Hi,
rdos wrote:
I think that it can be concluded that the primary segmentation issue on modern processors is changing SS register. As little of RDOS kernel-mode code manipulates the stack, it would be a good idea to use a flat SS selector in kernel mode on modern processors. That in itself, in conjunction with using SYSENTER/SYSEXIT could provide a considerable speed-up of syscalls.
For all segment register loads the CPU needs to fetch data from the L1 data cache (or worse) to get to the GDT/LDT entry and then do protection checks. Accessing L1 cache alone probably costs about 12 cycles. For DS, ES, FS, GS segment loads the CPU can use things like out-of-order execution and register renaming to hide the performance problem; so these segment loads seem to suck less. For CS loads the CPU can't hide the performance problem - the CPU has to wait for the CS load to complete before it can fetch the next instruction. For SS loads I'd assume similar restrictions (e.g. all calls/returns/pushes/pops need to wait for the earlier segment load to complete).
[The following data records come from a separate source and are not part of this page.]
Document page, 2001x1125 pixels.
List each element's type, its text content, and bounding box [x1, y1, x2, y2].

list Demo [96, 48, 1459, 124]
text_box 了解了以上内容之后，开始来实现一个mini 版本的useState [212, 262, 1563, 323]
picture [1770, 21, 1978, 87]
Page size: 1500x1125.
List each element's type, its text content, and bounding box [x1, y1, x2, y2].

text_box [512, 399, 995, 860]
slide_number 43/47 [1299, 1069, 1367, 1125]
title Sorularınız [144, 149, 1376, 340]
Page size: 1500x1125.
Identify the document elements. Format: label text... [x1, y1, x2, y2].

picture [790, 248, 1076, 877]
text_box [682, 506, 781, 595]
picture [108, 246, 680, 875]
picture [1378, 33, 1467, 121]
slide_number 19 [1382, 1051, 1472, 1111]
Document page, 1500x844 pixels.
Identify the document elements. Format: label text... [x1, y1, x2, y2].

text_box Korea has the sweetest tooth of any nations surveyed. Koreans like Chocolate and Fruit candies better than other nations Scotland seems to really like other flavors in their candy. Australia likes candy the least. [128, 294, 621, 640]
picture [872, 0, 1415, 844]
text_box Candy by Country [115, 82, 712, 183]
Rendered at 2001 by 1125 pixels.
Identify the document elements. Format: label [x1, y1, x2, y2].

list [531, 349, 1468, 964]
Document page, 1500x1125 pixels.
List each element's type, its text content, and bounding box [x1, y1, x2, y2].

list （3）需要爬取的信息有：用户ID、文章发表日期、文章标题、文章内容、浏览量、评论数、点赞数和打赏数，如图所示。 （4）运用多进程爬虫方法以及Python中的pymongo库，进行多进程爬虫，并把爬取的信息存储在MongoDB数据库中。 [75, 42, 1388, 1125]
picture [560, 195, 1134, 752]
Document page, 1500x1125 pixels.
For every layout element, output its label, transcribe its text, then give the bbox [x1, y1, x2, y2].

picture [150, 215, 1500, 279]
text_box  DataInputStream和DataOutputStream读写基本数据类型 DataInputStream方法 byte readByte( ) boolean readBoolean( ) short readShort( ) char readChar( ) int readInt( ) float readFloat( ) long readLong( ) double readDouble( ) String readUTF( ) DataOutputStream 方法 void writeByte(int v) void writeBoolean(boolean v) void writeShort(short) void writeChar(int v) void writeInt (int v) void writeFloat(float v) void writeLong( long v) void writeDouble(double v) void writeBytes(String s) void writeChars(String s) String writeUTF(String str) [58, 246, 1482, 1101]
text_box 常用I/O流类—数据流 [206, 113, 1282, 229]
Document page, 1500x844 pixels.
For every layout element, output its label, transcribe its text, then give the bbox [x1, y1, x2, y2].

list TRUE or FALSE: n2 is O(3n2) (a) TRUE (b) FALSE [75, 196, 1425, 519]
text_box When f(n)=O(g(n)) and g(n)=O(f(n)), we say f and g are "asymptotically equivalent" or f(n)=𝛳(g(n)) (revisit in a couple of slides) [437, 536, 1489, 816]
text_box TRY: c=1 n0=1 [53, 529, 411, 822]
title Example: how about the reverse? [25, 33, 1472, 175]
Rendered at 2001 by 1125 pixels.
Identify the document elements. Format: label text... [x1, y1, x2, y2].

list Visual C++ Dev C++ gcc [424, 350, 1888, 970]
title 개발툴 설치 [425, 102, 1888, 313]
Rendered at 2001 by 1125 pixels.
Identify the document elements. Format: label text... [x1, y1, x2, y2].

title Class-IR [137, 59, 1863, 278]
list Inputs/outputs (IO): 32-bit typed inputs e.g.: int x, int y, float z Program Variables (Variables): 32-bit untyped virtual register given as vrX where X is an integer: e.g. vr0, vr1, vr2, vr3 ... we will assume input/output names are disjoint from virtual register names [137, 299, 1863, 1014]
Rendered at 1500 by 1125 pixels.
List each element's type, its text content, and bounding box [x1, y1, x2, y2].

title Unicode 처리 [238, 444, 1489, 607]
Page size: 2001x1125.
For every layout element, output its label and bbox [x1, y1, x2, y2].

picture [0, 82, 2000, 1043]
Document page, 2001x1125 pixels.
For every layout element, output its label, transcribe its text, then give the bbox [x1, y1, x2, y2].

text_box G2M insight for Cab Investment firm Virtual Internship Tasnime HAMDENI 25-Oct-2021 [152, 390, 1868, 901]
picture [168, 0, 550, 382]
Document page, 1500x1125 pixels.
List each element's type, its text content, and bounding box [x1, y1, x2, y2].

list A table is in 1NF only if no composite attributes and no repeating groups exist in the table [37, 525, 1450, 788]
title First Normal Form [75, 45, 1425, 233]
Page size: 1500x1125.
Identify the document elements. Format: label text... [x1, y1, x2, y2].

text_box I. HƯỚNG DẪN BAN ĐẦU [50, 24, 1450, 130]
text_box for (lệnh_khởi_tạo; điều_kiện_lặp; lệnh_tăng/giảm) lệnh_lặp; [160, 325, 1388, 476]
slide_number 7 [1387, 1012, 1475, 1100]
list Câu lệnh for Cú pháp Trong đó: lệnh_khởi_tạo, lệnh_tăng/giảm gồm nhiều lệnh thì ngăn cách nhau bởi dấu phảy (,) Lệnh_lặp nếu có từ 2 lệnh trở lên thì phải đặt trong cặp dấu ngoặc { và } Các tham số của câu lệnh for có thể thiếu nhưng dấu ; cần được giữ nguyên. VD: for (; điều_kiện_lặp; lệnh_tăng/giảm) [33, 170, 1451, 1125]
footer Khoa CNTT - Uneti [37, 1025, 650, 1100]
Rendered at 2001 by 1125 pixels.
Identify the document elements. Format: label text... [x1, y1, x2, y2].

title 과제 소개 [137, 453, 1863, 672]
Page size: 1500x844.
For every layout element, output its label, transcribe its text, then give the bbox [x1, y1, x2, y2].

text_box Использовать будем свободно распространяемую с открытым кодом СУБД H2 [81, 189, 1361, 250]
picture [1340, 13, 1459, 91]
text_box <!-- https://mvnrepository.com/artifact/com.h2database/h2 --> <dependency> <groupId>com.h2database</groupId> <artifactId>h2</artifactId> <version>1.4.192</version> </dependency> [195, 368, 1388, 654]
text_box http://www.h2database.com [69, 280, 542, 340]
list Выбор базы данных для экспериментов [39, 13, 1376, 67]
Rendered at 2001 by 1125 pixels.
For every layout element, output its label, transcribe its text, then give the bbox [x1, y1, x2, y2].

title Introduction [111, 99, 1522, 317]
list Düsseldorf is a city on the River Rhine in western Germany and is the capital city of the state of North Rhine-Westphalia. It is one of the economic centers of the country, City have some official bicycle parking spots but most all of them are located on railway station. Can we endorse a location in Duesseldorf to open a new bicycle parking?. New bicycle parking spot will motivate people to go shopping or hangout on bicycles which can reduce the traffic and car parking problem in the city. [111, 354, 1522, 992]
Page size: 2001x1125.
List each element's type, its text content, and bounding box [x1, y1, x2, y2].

Basically, all segment register loads suck, potentially including (for e.g.) loading DS in code where all/most of the following instructions depend on DS, but sometimes the CPU can hide the suckage in some cases. Call gates suck twice as much (as the CPU has to fetch the gate's descriptors before it can start fetching the code descriptor). Both SYSENTER and SYSCALL avoid the need to fetch data from the L1 data cache (or worse) and most of the protection checks; and therefore have far less impact on a typical CPU's out-of-order execution pipeline (it'd still cause a temporary blockage, but the blockage is cleared a lot sooner). The same would apply for SYSEXIT/SYSRET compared to "RETF".
Cheers,
Brendan